One may encounter, in many textbooks, sentences such as "Let $f(x)$ be a function ...". This is an abuse of notation, as the name of the function is $f,$ and $f(x)$ denotes the value of $f$ for the element $x$ of its domain. More precisely correct phrasings include "Let $f$ be a function of the variable $x$ ..." or "Let $x \mapsto f(x)$ be a function ..." This abuse of notation is widely used, as it simplifies the formulation, and the systematic use of a correct notation quickly becomes pedantic.

Another abuse of notation occurs in sentences such as "Let us consider the function $x^2 + x + 1$ ...", when in fact $x^2 + x + 1$ is a polynomial expression, not a function per se — whereas the function that maps the variable $x$ to $x^2 + x + 1$ could formally be denoted $x \mapsto x^2 + x + 1.$ Similarly, a constant function $f$ may be identified with its value, as in $f = c$, when it would be more correct to write e.g. "$f(x) = c$ for all inputs $x$." Nevertheless, these abuses of notation are widely used, since they are more concise and generally not confusing.

=== Equality vs. isomorphism ===

Many mathematical structures are defined through a characterizing property (often a universal property). Once this desired property is defined, there may be various ways to construct the structure, and the corresponding results are formally different objects, but which have exactly the same properties (i.e., isomorphic). As there is no way to distinguish these isomorphic objects through their properties, it is standard to consider them as equal, even if this is formally wrong.

One example of this is the Cartesian product, which is often seen as associative:
$$(E \times F) \times G = E \times (F \times G) = E \times F \times G$$

But this is strictly speaking not true: if $x \in E$, $y \in F$ and $z \in G$, the identity $((x, y), z) = (x, (y, z))$ would imply that $(x, y) = x$ and $z = (y, z)$, and so $((x, y), z) = (x, y, z)$ would mean nothing. However, these equalities can be legitimized and made rigorous in category theory—using the idea of a natural isomorphism.

Another example of similar abuses occurs in statements such as "there are two non-Abelian groups of order 8", which more strictly stated means "there are two isomorphism classes of non-Abelian groups of order 8".

=== Equivalence classes ===
Referring to an equivalence class of an equivalence relation by $x$ instead of $[x]$ is an abuse of notation. Formally, if a set $X$ is partitioned by an equivalence relation $\sim$, then for each $x \in X$, the equivalence class
$\{y \in X | y \sim x\}$ is denoted $[x]$. But in practice, if the remainder of the discussion is focused on the equivalence classes rather than the individual elements of the underlying set, then it is common to drop the square brackets in the discussion.

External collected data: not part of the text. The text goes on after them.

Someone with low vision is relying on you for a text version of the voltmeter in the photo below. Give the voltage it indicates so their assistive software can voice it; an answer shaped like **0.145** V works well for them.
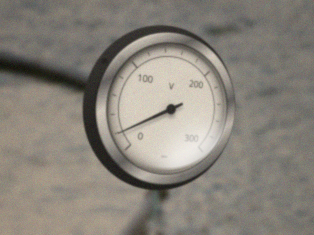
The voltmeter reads **20** V
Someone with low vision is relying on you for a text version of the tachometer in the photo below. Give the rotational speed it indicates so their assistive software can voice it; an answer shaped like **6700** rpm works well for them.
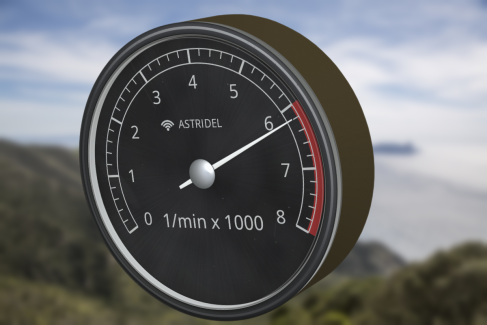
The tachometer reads **6200** rpm
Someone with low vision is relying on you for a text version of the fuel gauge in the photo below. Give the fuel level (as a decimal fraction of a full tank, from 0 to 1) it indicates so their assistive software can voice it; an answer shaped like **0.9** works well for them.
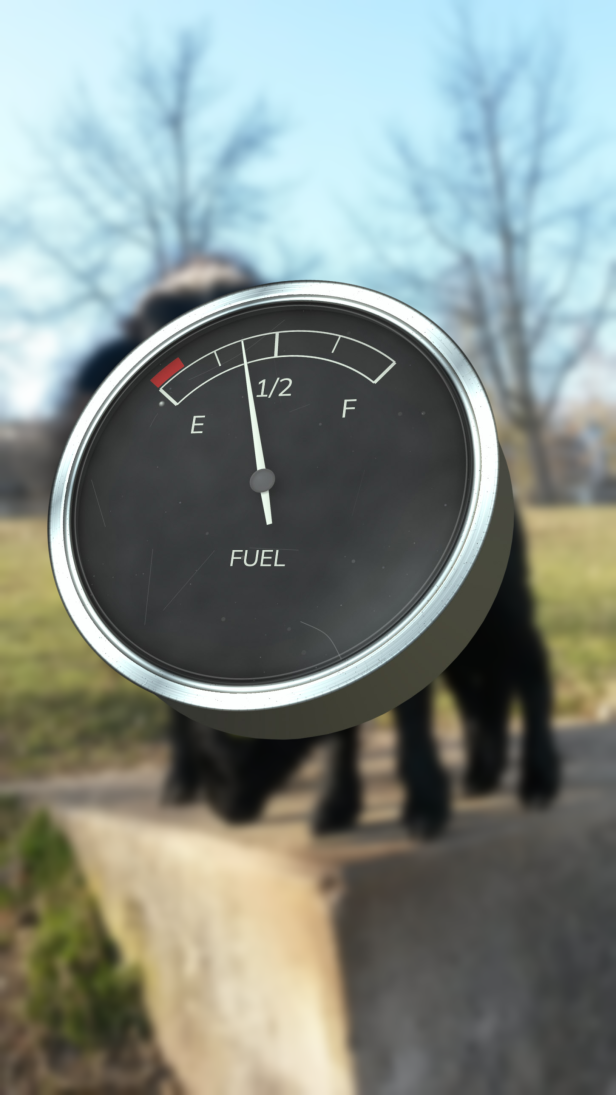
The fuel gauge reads **0.375**
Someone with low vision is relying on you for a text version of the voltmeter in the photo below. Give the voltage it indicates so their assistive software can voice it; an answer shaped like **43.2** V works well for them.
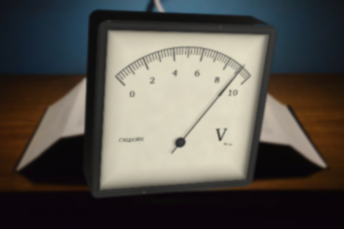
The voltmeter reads **9** V
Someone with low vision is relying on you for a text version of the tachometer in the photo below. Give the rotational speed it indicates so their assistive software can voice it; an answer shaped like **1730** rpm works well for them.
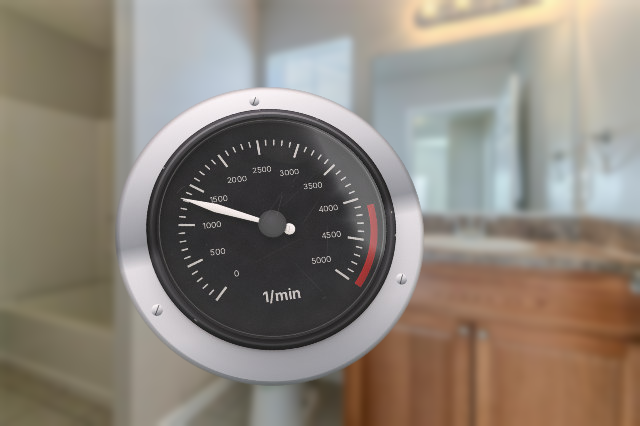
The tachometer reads **1300** rpm
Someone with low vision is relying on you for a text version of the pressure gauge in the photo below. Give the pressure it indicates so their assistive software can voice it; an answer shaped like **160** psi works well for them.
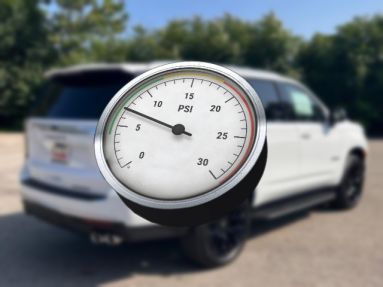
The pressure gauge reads **7** psi
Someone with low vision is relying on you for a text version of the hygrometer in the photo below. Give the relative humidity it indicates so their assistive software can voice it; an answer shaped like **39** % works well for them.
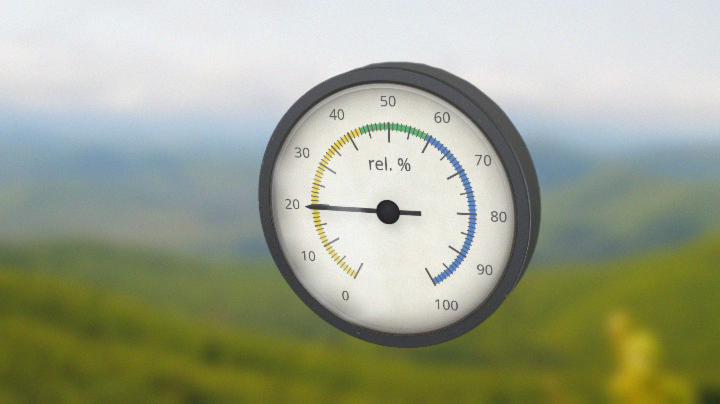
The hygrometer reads **20** %
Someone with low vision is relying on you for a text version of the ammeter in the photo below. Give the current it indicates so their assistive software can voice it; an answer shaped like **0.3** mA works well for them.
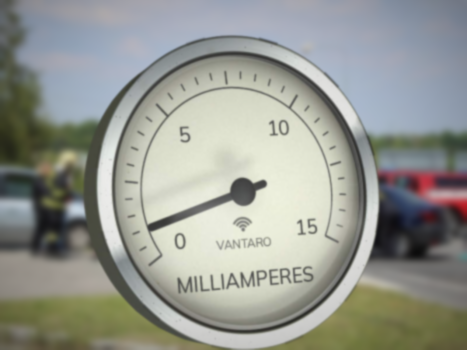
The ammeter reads **1** mA
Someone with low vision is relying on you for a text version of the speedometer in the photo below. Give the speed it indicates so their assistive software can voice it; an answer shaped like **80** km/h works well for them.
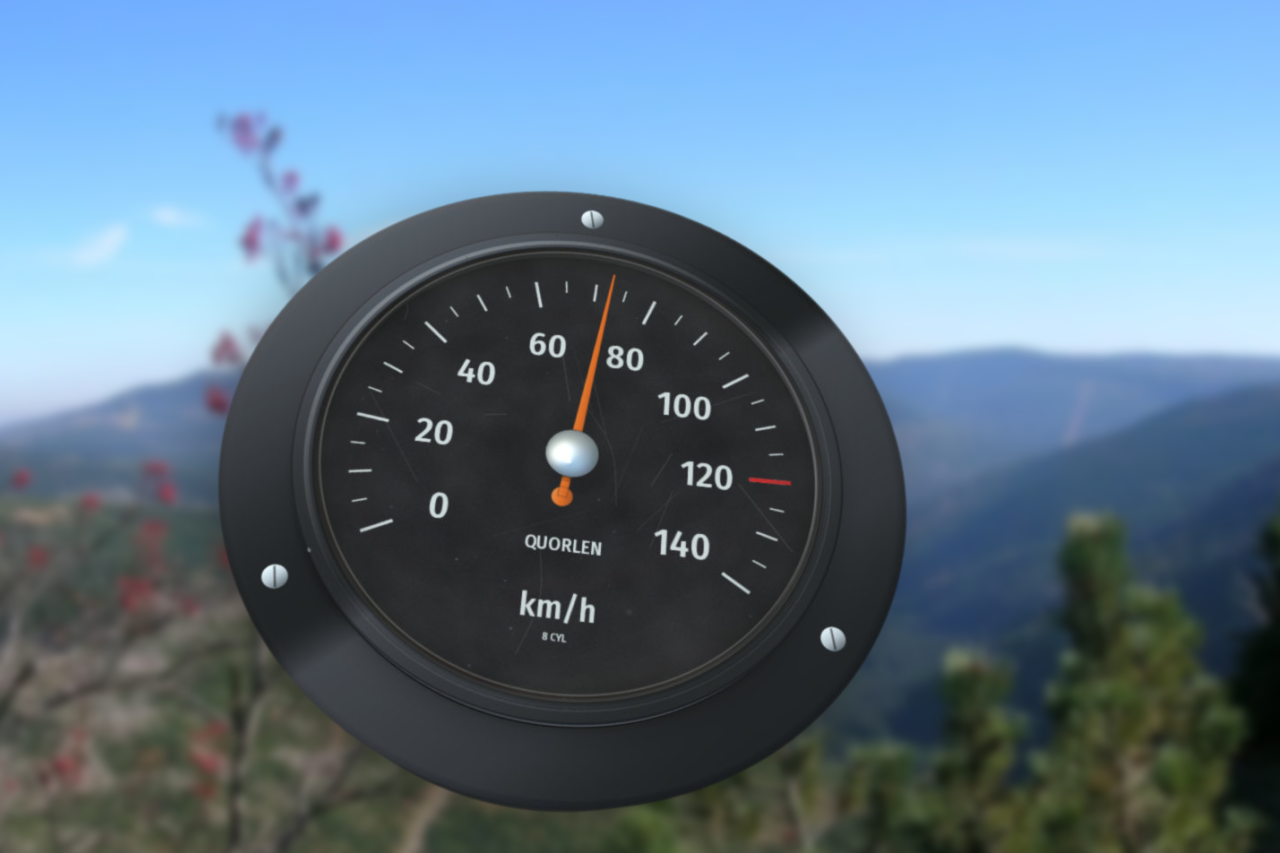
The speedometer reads **72.5** km/h
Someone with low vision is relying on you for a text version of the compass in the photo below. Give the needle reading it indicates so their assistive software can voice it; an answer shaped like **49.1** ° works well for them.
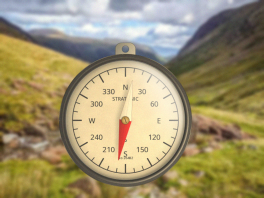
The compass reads **190** °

For example, in modular arithmetic, a finite group of order $n$ can be formed by partitioning the integers via the equivalence relation "$x \sim y$ if and only if $x \equiv y \ (\mathrm{mod}\ n)$". The elements of that group would then be $[0], [1], \dots, [n - 1]$, but in practice they are usually denoted simply as $0, 1, ..., n-1$.

Another example is the space of (classes of) measurable functions over a measure space, or classes of Lebesgue integrable functions, where the equivalence relation is equality "almost everywhere".

== Subjectivity ==
The terms "abuse of language" and "abuse of notation" depend on context. Writing "f : A → B" for a partial function from A to B is almost always an abuse of notation, but not in a category theoretic context, where f can be seen as a morphism in the category of sets and partial functions.